Wheeling Wharf - Wheeling, West Virginia
Posted by: BruceS
N 40° 04.062 W 080° 43.482
17T E 523476 N 4435307
Sign giving history of the Wheeling wharf and its impact on the development of the city.
Waymark Code: WMJBXJ
Location: West Virginia, United States
Date Posted: 10/26/2013
Views: 2
Text of marker:
Wheeling Wharf
Front Door To The City On The Ohio River
The Wheeling Wharf played a crucial role in bring people and products to and from our growing city. The port has seen the arrival of visitors such as Lafayette, Meriwether Lewis, Mark Twain, and thousands of steamboat passengers. The port was also the debarkation point for La Belle cut nails, Marsh stogies, Mail Pouch tobacco and a host of other famous Wheeling products. The Wheeling Wharf was the point around which the city grew and prospered.
Transportation Crossroads
The Zane family chose this spot as the site for their village, in part, because it was the northernmost navigable point onf the Ohio River.
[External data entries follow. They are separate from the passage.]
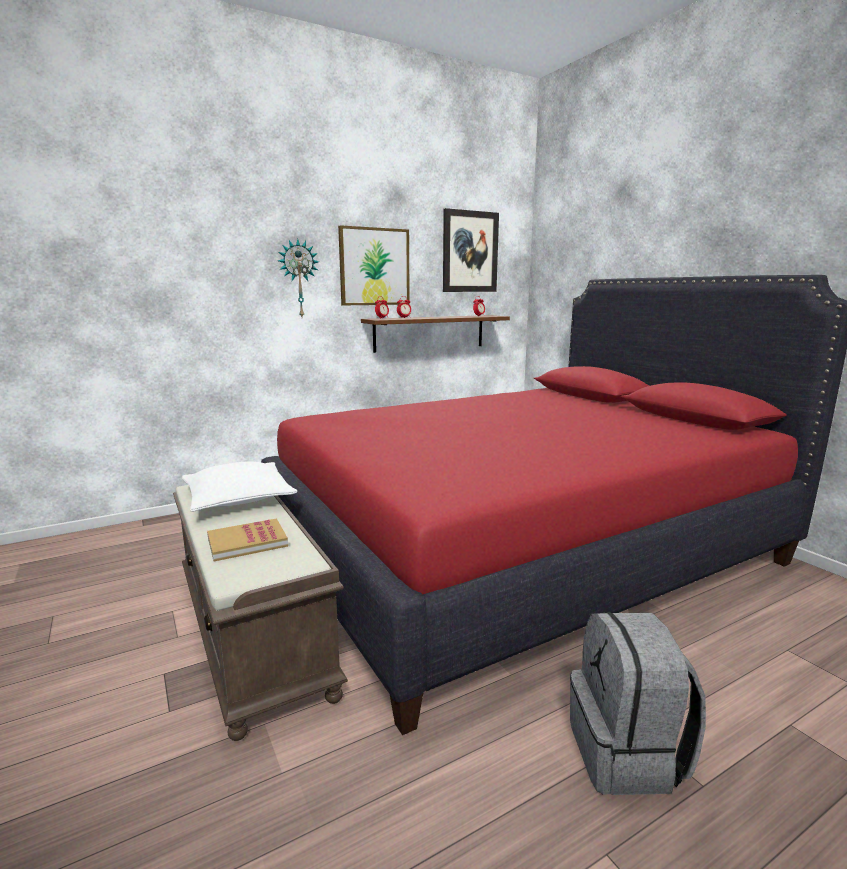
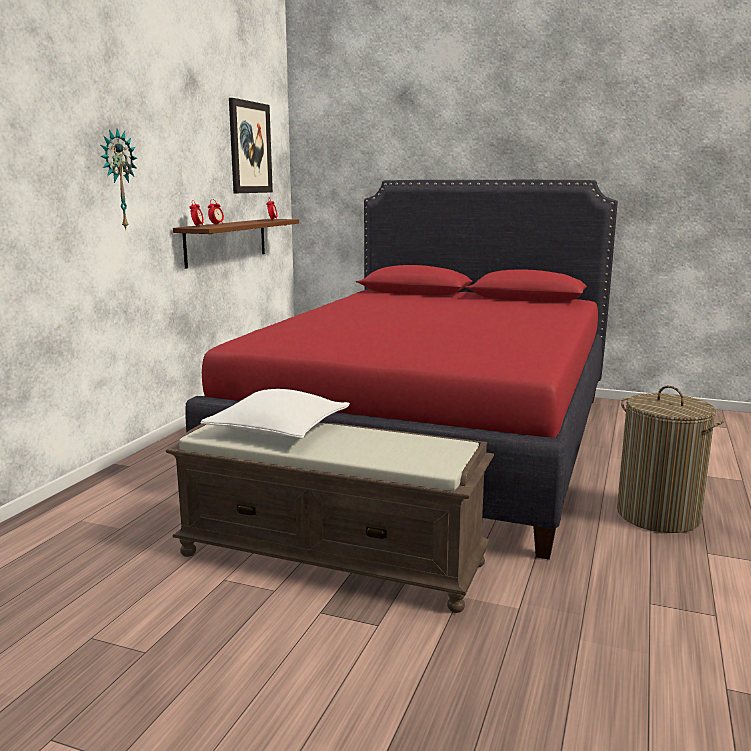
camera: 40 degrees left, 0 degrees up
book [207,518,288,562] -> none
picture [338,225,410,305] -> none
grey backpack [570,613,706,795] -> laundry basket [617,386,724,533]

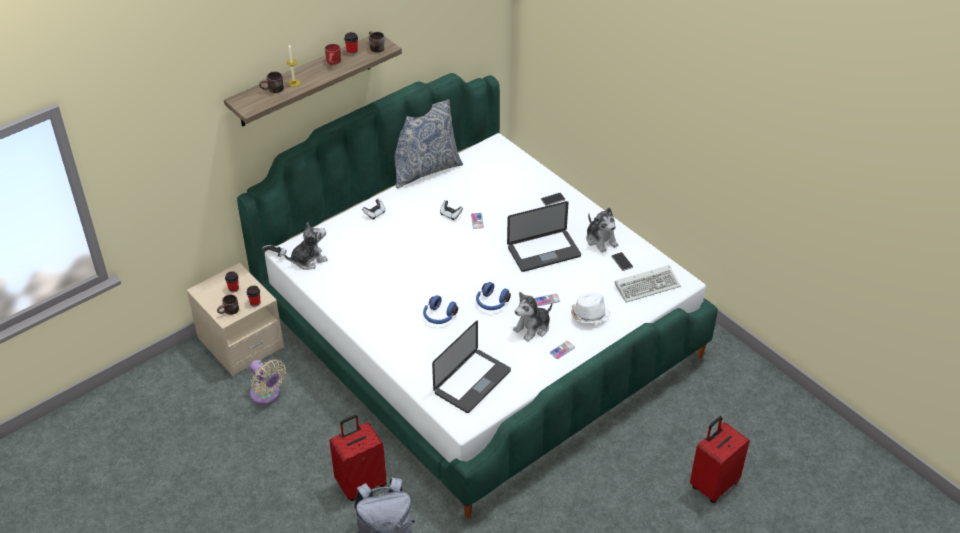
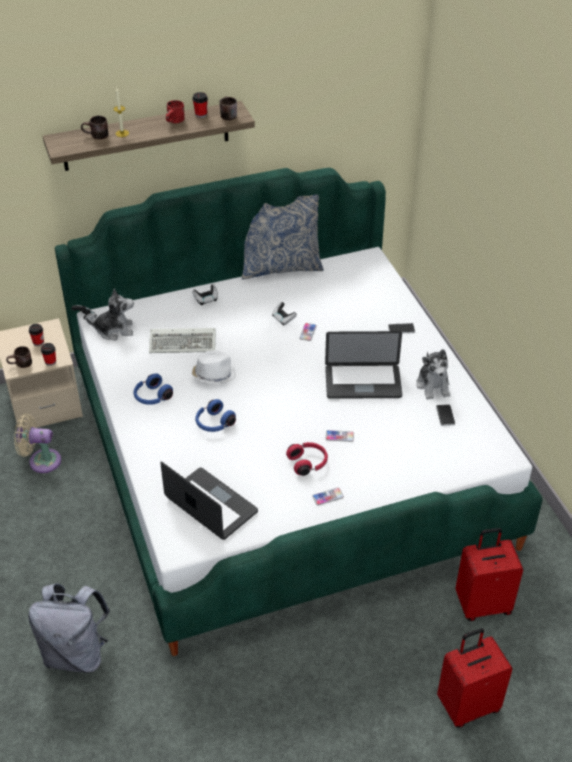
camera: 20 degrees right, 0 degrees up
beige fan [250,359,286,405] -> beige fan turned 120 degrees clockwise [14,414,61,473]
red suitcase [329,415,387,501] -> red suitcase moved to [455,528,523,621]
laptop [432,320,511,413] -> laptop turned 105 degrees counterclockwise [160,461,258,540]
blue headphones [476,282,511,310] -> blue headphones moved to [134,373,173,405]
plush toy [513,292,553,342] -> red headphones [286,442,328,476]
white hat [571,292,610,324] -> white hat moved to [192,350,236,384]
keyboard [615,265,681,302] -> keyboard moved to [149,328,216,353]

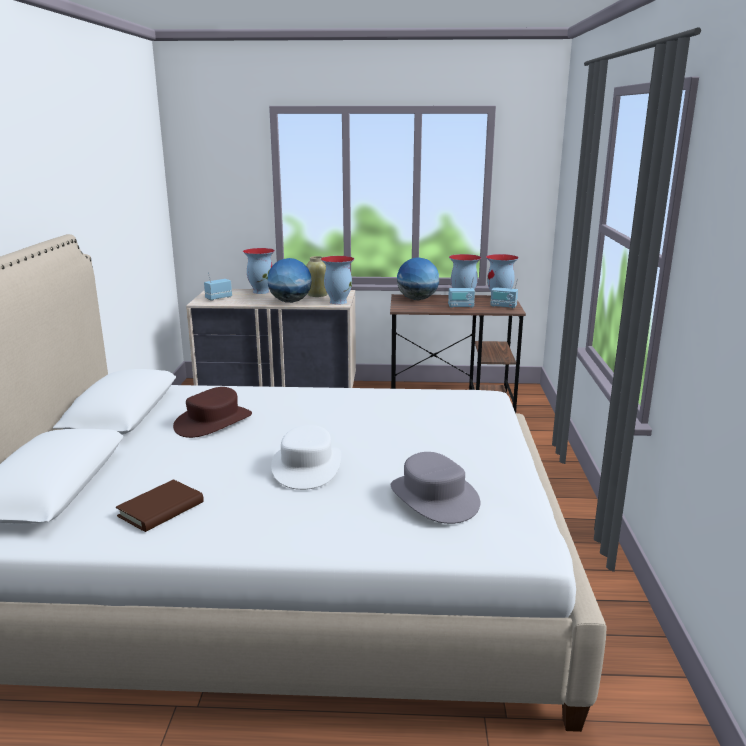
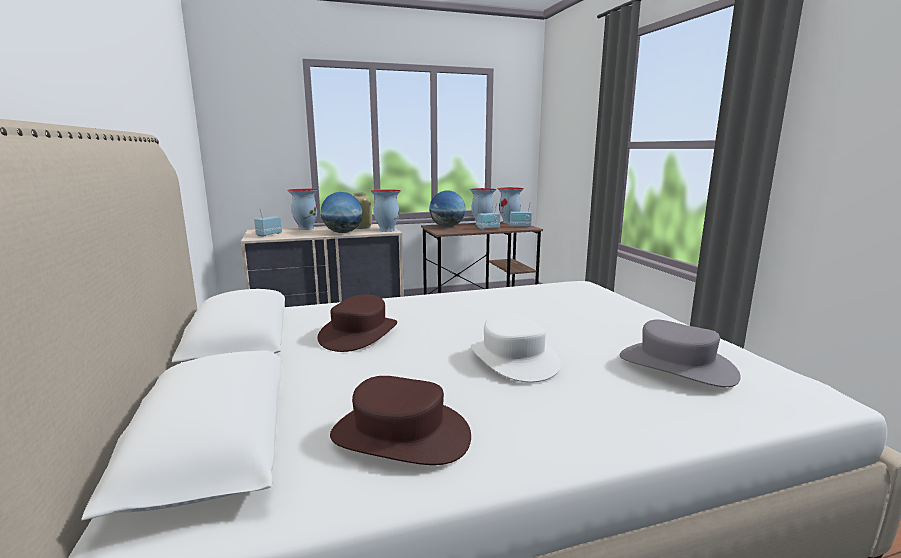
camera: 20 degrees left, 5 degrees down
brown book [116,479,204,532] -> brown hat [330,376,471,465]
In 1816, the steamboat George Washington was built for Captain Henry M. Shreve, marking the beginning of a shipbuilding industry that by 1879 had completed 99 steamboats. This area became a hub of transportation. Steamboat passengers could disembark at the wharf and be within a few steps of the railroad depot and in walking distance to the National Road heading west across the great Suspension Bridge.
Heavy Traffic
The Wheeling Wharf was an important stop along the Ohio River freight routes. At one time more cargo passed by Wheeling along the Ohio than any cargo that went through the Panama Canel. By the mid-1800s, three million people traveled the Ohio River annually. An account from the 1870s stated that one could regularly see fifty to seventy steamers leaving and passing the Wheeling Wharf. An example of how powerful the Wheeling river trade had become was that by 1871 the total tonnage of ships to be taxed was 116 vessels aggregating over 12,000 tons, growing to 445 vessels aggregating 45,856 tons by 1878. Today, Wheeling sees approximately 42,000,000 tons of cargo per year pass by Heritage Port, site of the former Wheeling Wharf.
Iron Rings
The iron rings embedded in the sandstone wall are relics from the era when steamboats used them to "tie-up" at the Port of Wheeling. The advent of steam navigation on the Ohio River in 1811 marked the beginning of large scale immigration and industrialization in the Ohio Valley. In recognition of this commercial activity, the United States government designated Wheeling as a Port of Delivery on March 2 1831. At that time, the wharf stretched from 9th Street in North Wheeling to 23rd Street in Center Wheeling.